Wissenschaftliche Abhandlungen, 1878

JOHANNES KEPLER developed the scientific principles of the camera and its use in astronomy.

But Porta showed himself a real showman by his final word—describing how hunting, battles and other illusions may be made to appear in a room. Here artificial objects and painted scenes were substituted for the natural outdoors as the pictures for the room camera in a method originally suggested by Alberti. Porta said, “Nothing can be more pleasing for important people, dilettants and connoisseurs to behold.”—An early premiere audience of invited guests!

Porta recommended the use of miniature models of animals and natural scenes, the first stage sets for “motion pictures,” with puppet-like characters. He wrote, “Those present in the show-room will behold the trees, animals, hunters and other objects without knowing whether they are true or only illusions.” Porta revealed that he had put on shows of this kind many times for his friends and the illusions of reality were so good that the delighted audience could scarcely be told how the effects were achieved. He also told how the audience could be terrified.

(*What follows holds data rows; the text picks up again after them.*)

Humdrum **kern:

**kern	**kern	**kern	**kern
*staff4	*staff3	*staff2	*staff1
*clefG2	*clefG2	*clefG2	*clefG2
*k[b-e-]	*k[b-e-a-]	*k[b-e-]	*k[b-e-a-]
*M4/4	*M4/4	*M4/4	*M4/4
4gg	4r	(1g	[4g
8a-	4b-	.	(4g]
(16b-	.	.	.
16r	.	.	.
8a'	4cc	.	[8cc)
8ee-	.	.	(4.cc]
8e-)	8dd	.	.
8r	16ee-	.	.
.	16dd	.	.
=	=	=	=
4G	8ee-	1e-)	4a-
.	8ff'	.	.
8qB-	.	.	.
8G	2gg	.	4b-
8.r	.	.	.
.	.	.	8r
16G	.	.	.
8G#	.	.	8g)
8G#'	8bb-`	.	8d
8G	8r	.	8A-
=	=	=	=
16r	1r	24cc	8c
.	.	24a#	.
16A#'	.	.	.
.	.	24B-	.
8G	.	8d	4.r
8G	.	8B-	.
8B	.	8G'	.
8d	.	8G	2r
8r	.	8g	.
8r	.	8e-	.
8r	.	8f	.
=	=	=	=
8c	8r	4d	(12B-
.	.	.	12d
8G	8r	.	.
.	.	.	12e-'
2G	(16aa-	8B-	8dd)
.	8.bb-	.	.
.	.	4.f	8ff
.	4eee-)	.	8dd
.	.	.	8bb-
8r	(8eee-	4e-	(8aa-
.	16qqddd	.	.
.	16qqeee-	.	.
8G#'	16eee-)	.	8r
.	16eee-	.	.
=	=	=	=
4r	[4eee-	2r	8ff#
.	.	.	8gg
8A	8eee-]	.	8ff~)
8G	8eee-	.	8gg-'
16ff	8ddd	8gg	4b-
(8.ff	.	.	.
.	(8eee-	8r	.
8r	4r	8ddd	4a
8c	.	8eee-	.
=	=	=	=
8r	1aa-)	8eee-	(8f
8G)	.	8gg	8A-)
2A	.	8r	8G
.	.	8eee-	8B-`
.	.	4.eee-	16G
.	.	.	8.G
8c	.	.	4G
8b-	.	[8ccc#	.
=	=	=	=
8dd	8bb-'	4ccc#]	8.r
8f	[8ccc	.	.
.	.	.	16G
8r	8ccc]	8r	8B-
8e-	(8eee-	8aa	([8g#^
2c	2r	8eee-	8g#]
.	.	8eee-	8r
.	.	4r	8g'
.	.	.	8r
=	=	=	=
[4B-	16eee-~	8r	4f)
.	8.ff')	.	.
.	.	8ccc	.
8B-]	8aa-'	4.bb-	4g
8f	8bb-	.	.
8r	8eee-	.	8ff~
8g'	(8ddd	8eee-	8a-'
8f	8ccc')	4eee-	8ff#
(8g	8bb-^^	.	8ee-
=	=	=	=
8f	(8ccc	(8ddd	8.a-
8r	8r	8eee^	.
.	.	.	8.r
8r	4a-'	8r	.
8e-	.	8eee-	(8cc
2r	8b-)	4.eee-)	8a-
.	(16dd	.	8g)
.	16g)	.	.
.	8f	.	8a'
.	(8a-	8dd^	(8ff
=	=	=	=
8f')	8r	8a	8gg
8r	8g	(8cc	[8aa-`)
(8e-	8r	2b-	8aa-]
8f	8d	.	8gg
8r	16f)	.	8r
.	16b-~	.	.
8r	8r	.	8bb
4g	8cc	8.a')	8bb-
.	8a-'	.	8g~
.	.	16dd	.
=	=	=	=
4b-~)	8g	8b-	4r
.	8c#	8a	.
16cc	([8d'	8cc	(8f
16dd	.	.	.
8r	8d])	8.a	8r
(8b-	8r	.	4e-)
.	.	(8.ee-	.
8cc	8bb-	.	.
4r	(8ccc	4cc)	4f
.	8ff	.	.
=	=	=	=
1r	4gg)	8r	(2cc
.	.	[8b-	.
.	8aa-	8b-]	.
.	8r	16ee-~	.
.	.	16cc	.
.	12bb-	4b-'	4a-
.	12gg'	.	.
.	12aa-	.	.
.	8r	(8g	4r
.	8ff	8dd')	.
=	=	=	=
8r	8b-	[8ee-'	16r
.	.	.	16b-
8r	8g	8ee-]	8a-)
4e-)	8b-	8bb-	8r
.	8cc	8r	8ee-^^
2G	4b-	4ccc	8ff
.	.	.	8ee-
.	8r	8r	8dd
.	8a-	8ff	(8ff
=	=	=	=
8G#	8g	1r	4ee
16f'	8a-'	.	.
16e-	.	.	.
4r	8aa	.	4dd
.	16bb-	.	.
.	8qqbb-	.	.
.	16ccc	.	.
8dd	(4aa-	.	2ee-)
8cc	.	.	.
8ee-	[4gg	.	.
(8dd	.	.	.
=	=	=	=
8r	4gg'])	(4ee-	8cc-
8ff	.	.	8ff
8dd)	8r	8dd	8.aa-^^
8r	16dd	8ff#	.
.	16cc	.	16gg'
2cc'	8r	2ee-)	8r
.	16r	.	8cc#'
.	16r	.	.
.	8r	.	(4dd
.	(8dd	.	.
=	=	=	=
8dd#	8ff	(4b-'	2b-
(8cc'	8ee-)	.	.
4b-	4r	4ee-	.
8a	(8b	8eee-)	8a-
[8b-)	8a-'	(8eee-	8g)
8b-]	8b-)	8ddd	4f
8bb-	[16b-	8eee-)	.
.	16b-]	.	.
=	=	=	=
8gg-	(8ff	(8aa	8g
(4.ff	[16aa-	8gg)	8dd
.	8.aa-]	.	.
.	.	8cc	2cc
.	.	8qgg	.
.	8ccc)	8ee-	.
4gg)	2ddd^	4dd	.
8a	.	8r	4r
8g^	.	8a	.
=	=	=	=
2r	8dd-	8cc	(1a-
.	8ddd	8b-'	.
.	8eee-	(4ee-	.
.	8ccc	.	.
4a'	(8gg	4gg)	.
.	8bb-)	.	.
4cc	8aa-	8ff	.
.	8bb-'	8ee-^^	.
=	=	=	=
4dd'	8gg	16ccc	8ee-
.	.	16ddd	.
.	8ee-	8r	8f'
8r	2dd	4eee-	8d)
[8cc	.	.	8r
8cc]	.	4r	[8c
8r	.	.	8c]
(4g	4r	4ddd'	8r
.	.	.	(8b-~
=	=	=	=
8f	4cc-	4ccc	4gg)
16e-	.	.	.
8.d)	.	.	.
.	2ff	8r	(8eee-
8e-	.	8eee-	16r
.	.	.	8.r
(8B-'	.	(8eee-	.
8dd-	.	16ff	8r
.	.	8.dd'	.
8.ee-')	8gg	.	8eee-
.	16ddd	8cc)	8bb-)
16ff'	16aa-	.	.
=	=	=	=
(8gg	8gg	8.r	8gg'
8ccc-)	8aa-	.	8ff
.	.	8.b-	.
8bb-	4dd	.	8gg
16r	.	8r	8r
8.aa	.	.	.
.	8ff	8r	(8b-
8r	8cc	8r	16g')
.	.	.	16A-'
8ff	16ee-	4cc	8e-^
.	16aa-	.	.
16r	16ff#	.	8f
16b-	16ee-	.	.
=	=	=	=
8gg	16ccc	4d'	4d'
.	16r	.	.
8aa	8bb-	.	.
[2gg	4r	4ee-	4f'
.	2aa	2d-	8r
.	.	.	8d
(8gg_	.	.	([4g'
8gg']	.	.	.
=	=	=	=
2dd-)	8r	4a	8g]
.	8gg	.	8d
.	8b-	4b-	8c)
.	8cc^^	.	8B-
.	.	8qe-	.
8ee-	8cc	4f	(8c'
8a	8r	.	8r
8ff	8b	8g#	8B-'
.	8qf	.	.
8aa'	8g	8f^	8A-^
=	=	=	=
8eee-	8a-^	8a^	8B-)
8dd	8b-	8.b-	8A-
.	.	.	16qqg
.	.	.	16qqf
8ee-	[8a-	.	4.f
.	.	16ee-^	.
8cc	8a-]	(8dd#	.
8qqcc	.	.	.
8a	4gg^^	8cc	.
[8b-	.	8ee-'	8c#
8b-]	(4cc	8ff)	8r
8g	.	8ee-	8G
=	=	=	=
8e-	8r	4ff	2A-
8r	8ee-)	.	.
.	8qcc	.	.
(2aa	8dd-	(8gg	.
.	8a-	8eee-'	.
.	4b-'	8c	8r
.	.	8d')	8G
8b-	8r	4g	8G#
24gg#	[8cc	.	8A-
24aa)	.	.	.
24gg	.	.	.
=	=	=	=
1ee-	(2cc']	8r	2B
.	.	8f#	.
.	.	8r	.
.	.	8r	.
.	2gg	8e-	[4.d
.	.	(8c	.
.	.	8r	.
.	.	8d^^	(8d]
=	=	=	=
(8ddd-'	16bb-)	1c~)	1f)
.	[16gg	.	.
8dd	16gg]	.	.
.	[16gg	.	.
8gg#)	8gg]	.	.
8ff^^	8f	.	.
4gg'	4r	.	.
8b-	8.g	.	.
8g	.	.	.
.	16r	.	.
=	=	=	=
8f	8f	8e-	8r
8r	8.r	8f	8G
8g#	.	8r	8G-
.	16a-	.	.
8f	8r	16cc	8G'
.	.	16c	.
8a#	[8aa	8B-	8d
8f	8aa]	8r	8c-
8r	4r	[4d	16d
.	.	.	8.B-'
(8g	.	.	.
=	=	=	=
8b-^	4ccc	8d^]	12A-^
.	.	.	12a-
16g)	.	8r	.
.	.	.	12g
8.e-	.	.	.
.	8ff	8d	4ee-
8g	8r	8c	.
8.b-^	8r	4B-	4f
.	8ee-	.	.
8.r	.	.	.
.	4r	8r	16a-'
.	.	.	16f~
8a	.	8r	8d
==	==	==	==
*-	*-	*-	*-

Porta concluded this account with a description of how to use the camera in order to observe an eclipse, something which Bacon or one of his contemporaries had already worked out. Before good instruments were developed, the room camera was an excellent device to save the astronomer’s eyesight and still give him a good view of an eclipse. The giant 200-inch telescope at Palomar in California is closely related to the original use of the camera for astronomical work.

There does not seem to be any evidence that Porta developed a portable camera, the direct ancestor of the modern photographic camera. He also did not appear to have much success with his lenses, as he found the concave mirrors as good as or better than a camera obscura with a lens.

The general subject of the chapter which included the camera was “Herein Are Propounded Burning Glasses” “and the Wonderful Sights to be Seen by Them.” (Recall Archimedes and his Burning Glasses.) Let Porta tell it: “What could be seen more wonderful, than that by reciprocal strokes of reflexion, images should appear outwardly hanging in the air and yet neither the visible object nor the glass seen? that they may seem not to be repercussions of the glasses, but spirits of vain phantasms.”

In a book on refraction, published in 1593, the eye and the camera obscura were compared by Porta. He also covered refraction, vision, the rainbow, prismatic colors (all subjects treated by the early experimenters in optics).

Porta had a great, though mixed, influence. Even in his own mind he did not seem able to decide whether the magic shadows should be used to deceive the public as effects of secret powers or whether they should be used for genuine entertainment and instruction.